# WHAT TO WORK ON:
• 1. In the corespinning thread, translate this sentence into Spanish: "With my rigid heddle loom, I couldn't use it for the warp."
• 2. In the corespinning thread, what kind of spinner does beaulynd say they own but haven't used yet?

# Spinning- Corespinning



## Cdambro (Dec 30, 2013)

Has anyone tried corespinning and if so, any suggestions? Here is a short video on the technique. It looks interesting and fun.


----------



## wool spinner (Mar 7, 2016)

Looks like fun, maybe I will have to try it.


----------



## desireeross (Jun 2, 2013)

It's on my list. A friend does amazing core spinning. She uses an e spinner and goes very slowly


----------



## wordancer (May 4, 2011)

I have been looking at this technique look fun!


----------



## Bfirebaugh (Feb 16, 2012)

Thanks for sharing, that was really interesting.


----------



## deenashoemaker (Nov 9, 2014)

Is this type of art yarn used for weaving or knitting? It looks way to bulky and irregular for knit ware. It's really pretty though.


----------



## desireeross (Jun 2, 2013)

deenashoemaker said:


> Is this type of art yarn used for weaving or knitting? It looks way to bulky and irregular for knit ware. It's really pretty though.


I guess you could use it for both. If I was a weaver, I'd weave with it. Not something that grabs me for knitting but it could add interest used with other yarn


----------



## ilmacheryl (Feb 3, 2013)

Is would make an interesting woven fabric if used for the weft. With my rigid heddle loom, I couldn't use it for the warp. I don't think I'll try this technique for spinning just yet since I'm still trying for consistency in both my spinning and plying. And, with my small bobbin, I couldn't get enough of that done at any one time.


----------



## crafterwantabe (Feb 26, 2013)

Very interesting... thanks for sharing...


----------



## beaulynd (Apr 18, 2015)

That you for the link. I have a country spinner but have yet to use it. The yarn that she made was very pretty. It might be fun to play around with fibre like that. I just don't know how to use after I make it. Perhaps I should just enjoy the process and not worry about its usefulness.

# DATA RECORDS:

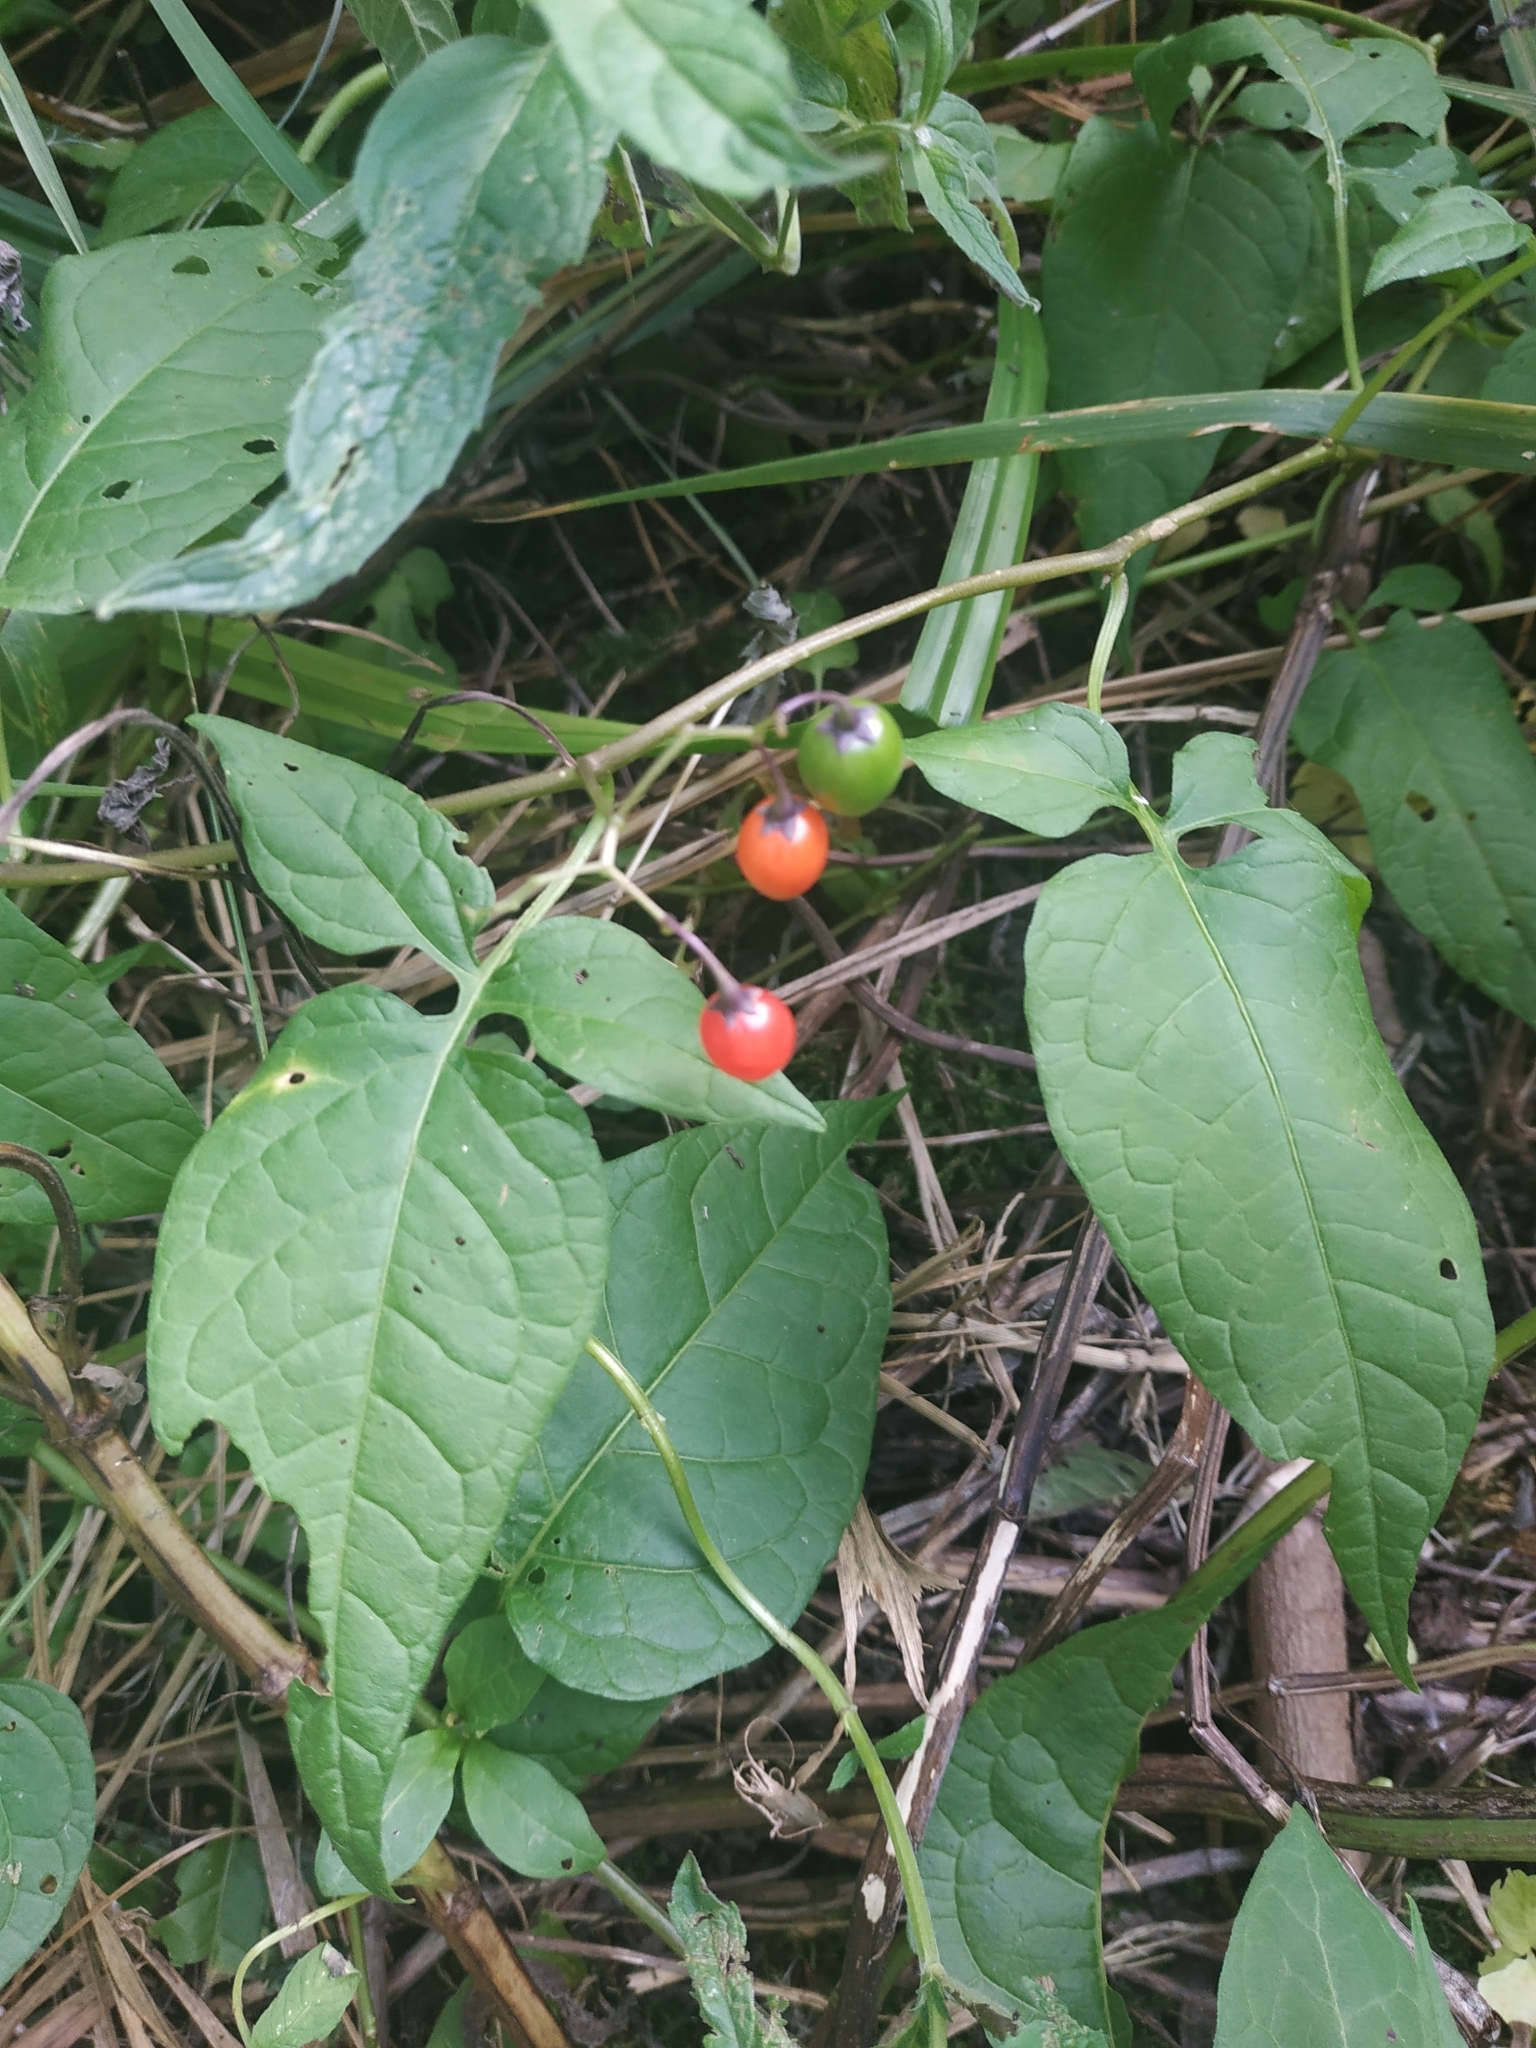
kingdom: Plantae
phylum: Tracheophyta
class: Magnoliopsida
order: Solanales
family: Solanaceae
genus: Solanum
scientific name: Solanum dulcamara
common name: Climbing nightshade
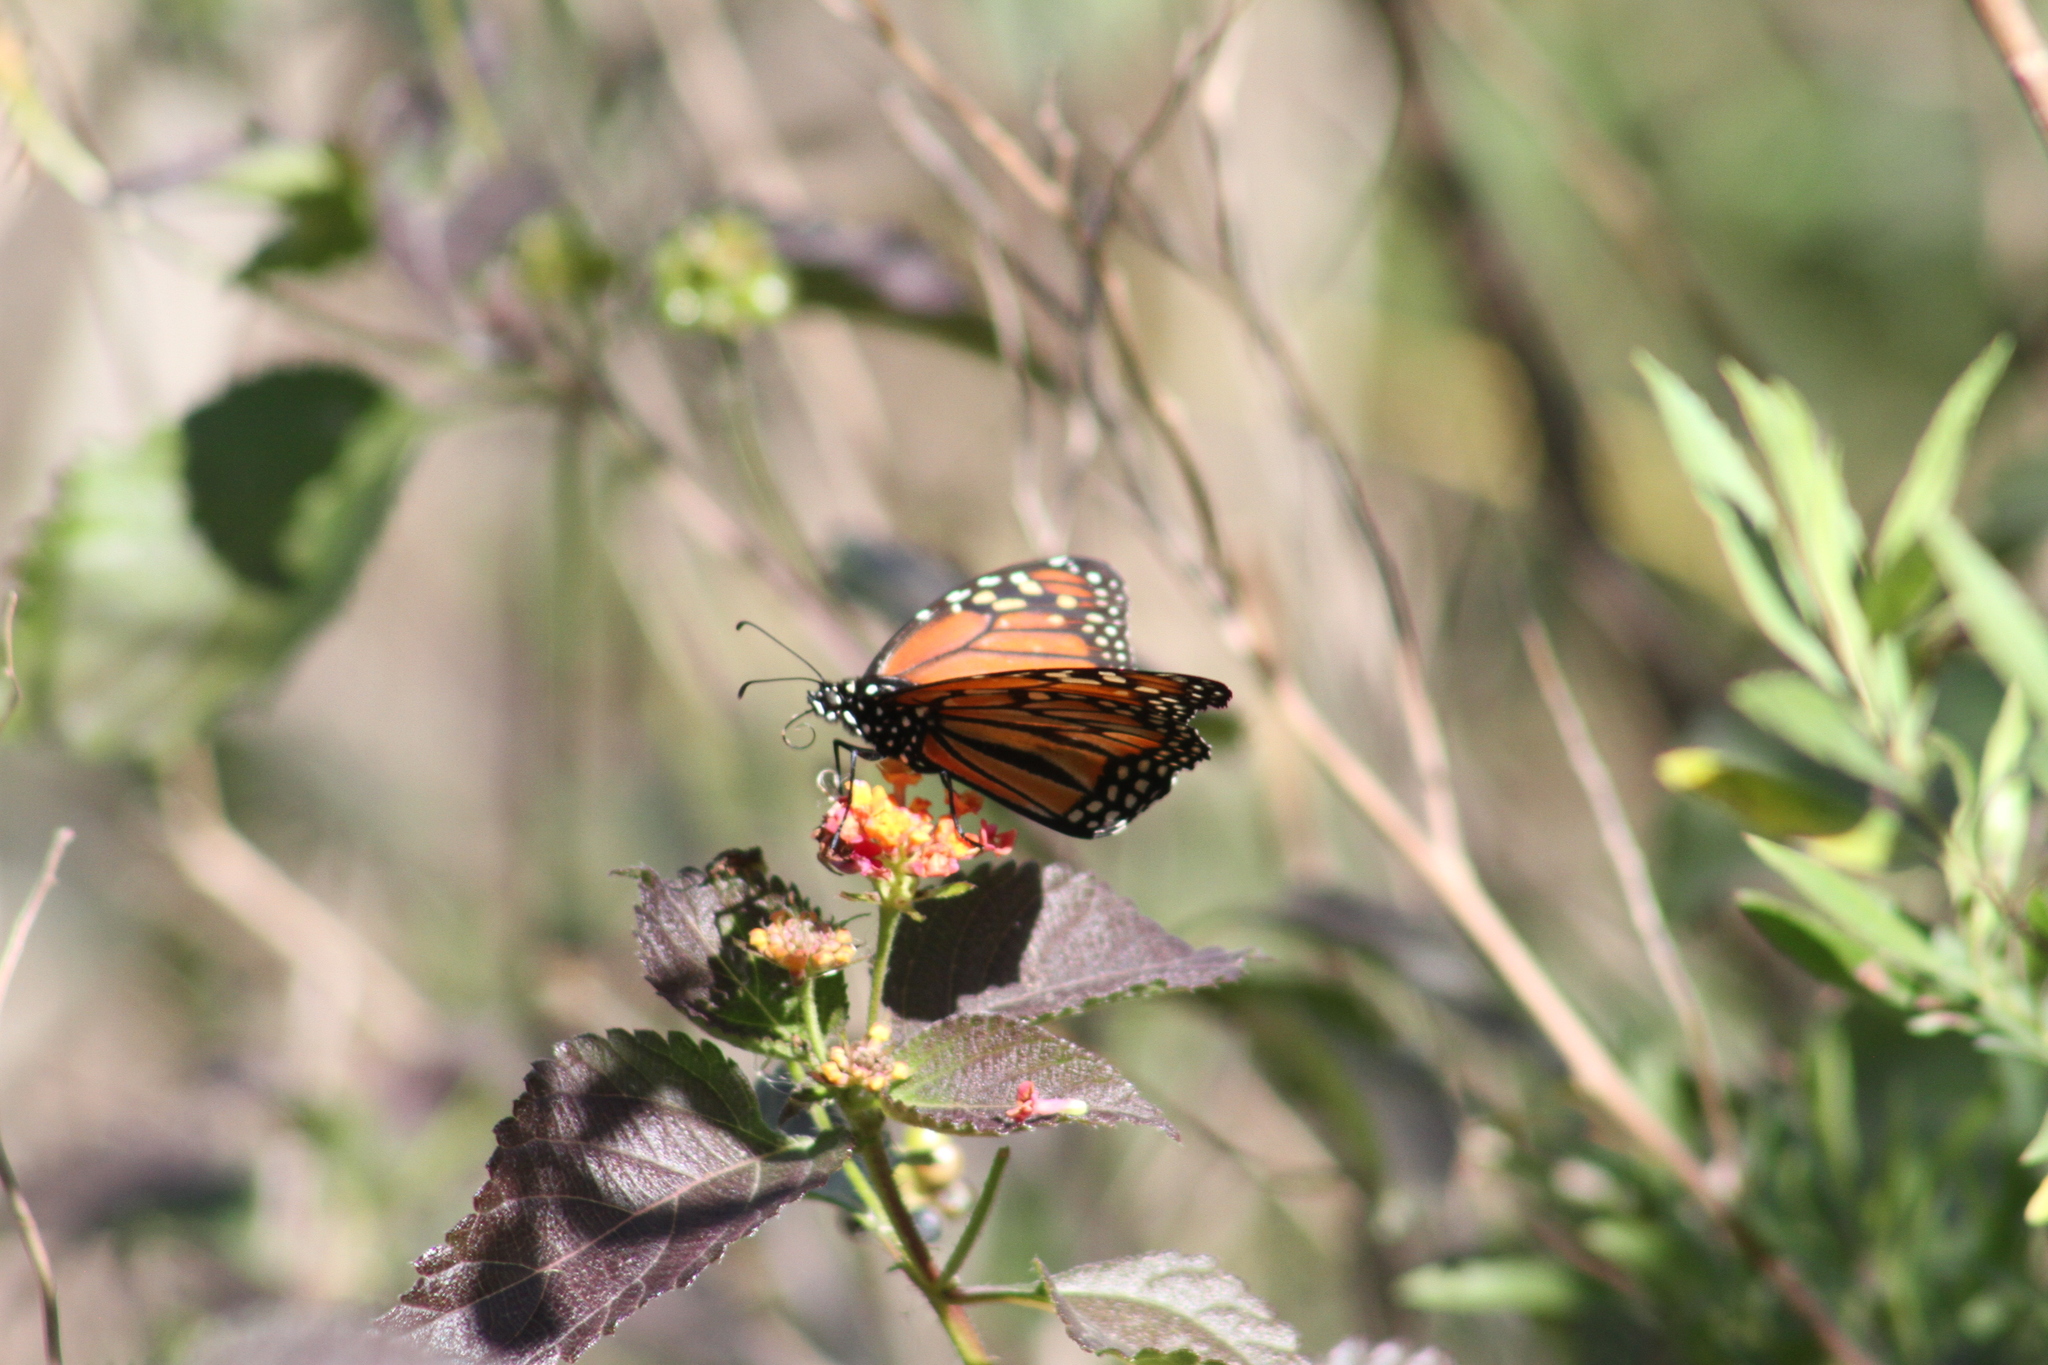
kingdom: Animalia
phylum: Arthropoda
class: Insecta
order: Lepidoptera
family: Nymphalidae
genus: Danaus
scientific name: Danaus erippus
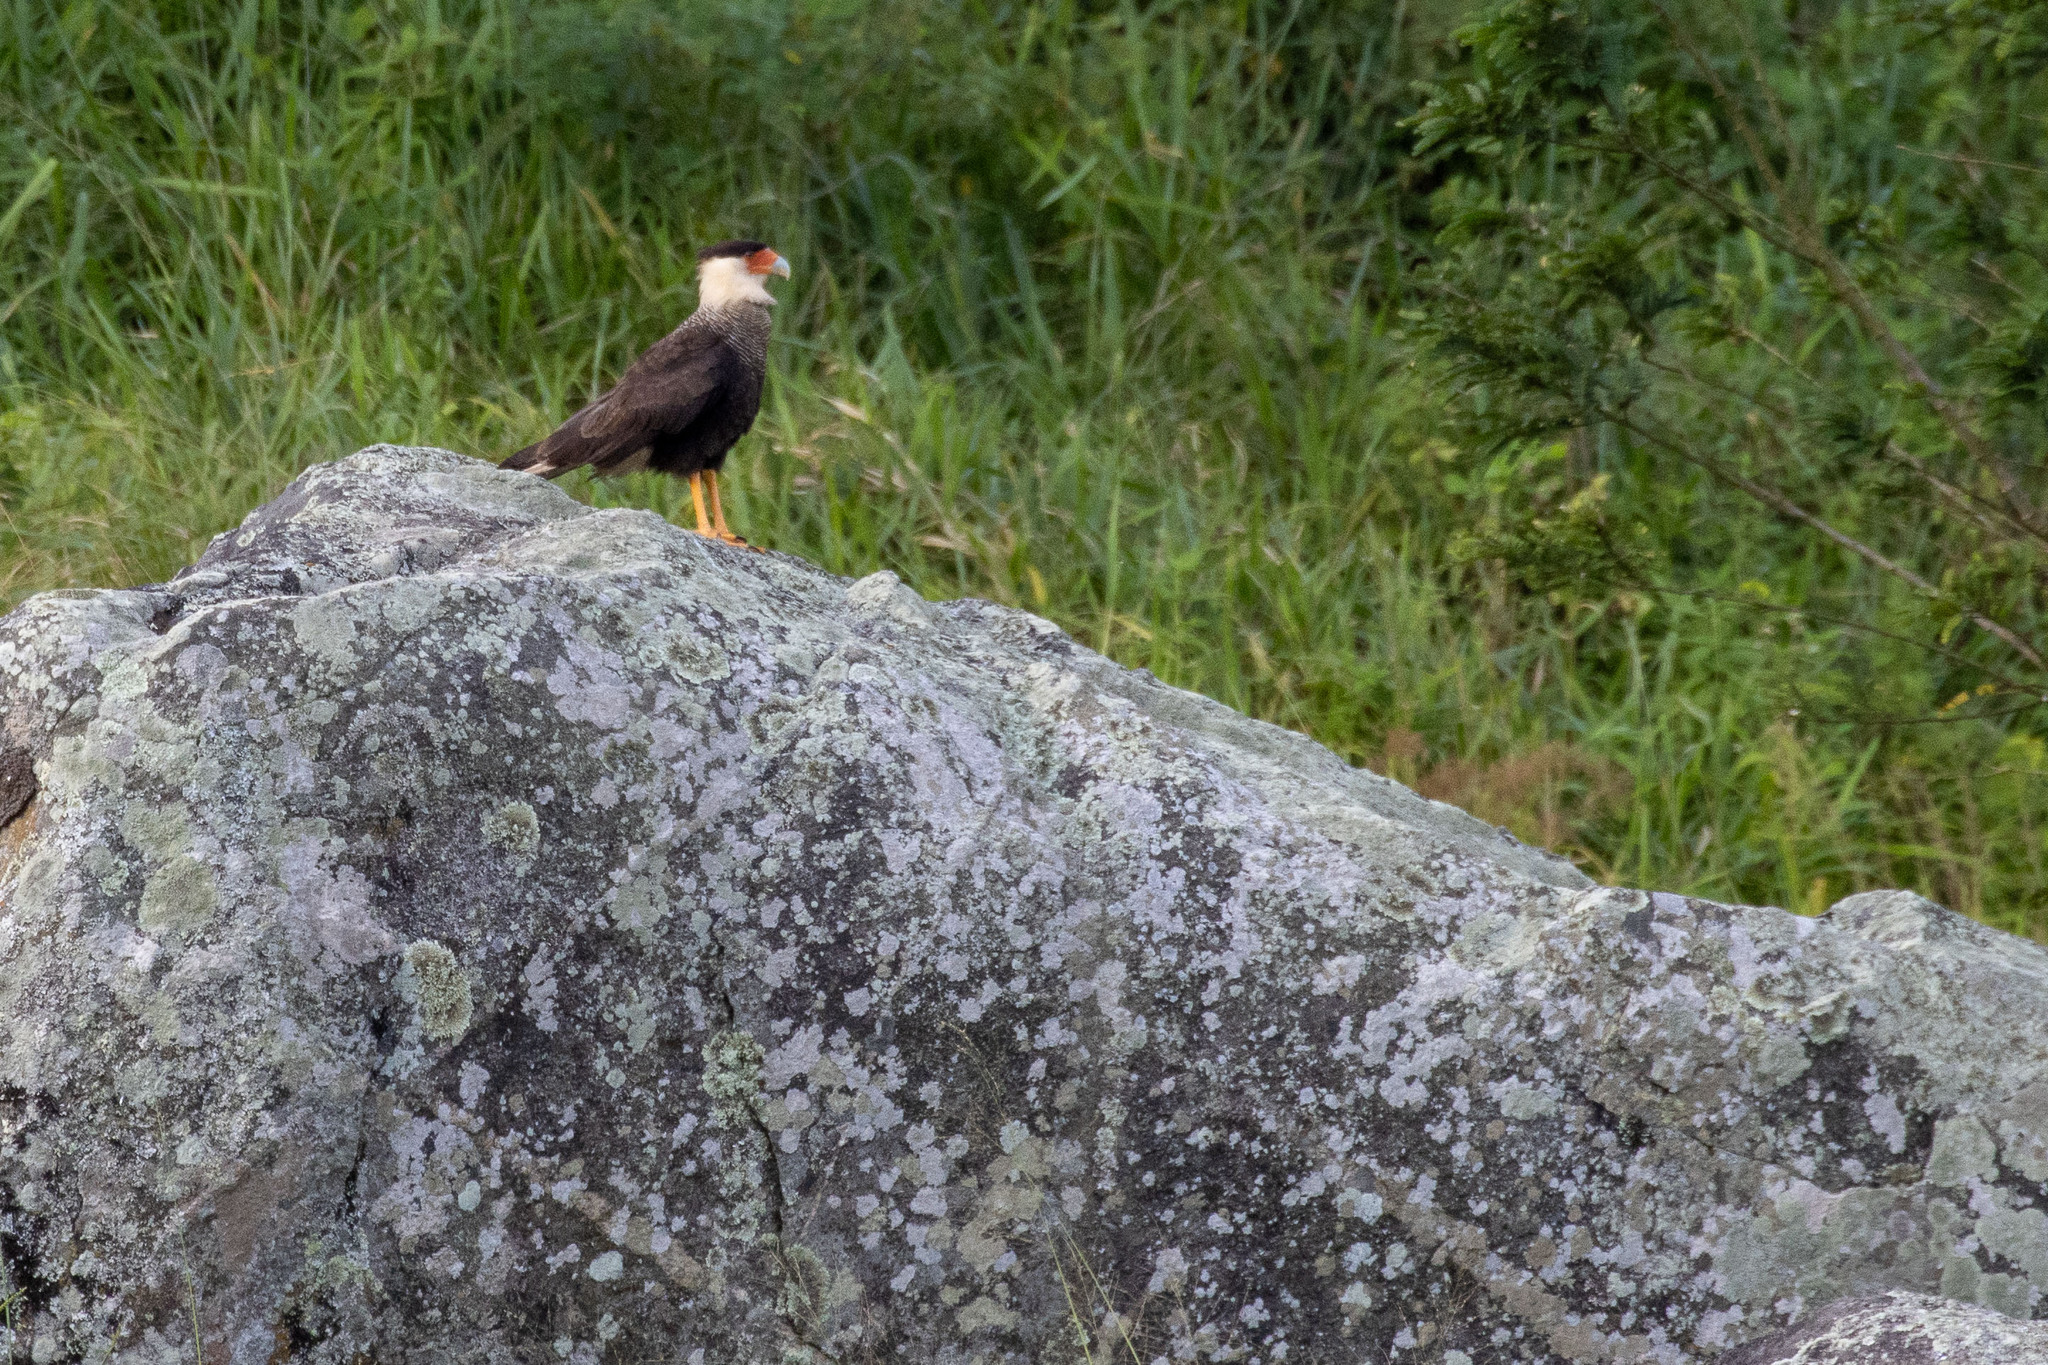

# RESULTS:
• 1. Con mi telar de peine rígido, no podría usarlo para la urdimbre.

• 2. A country spinner.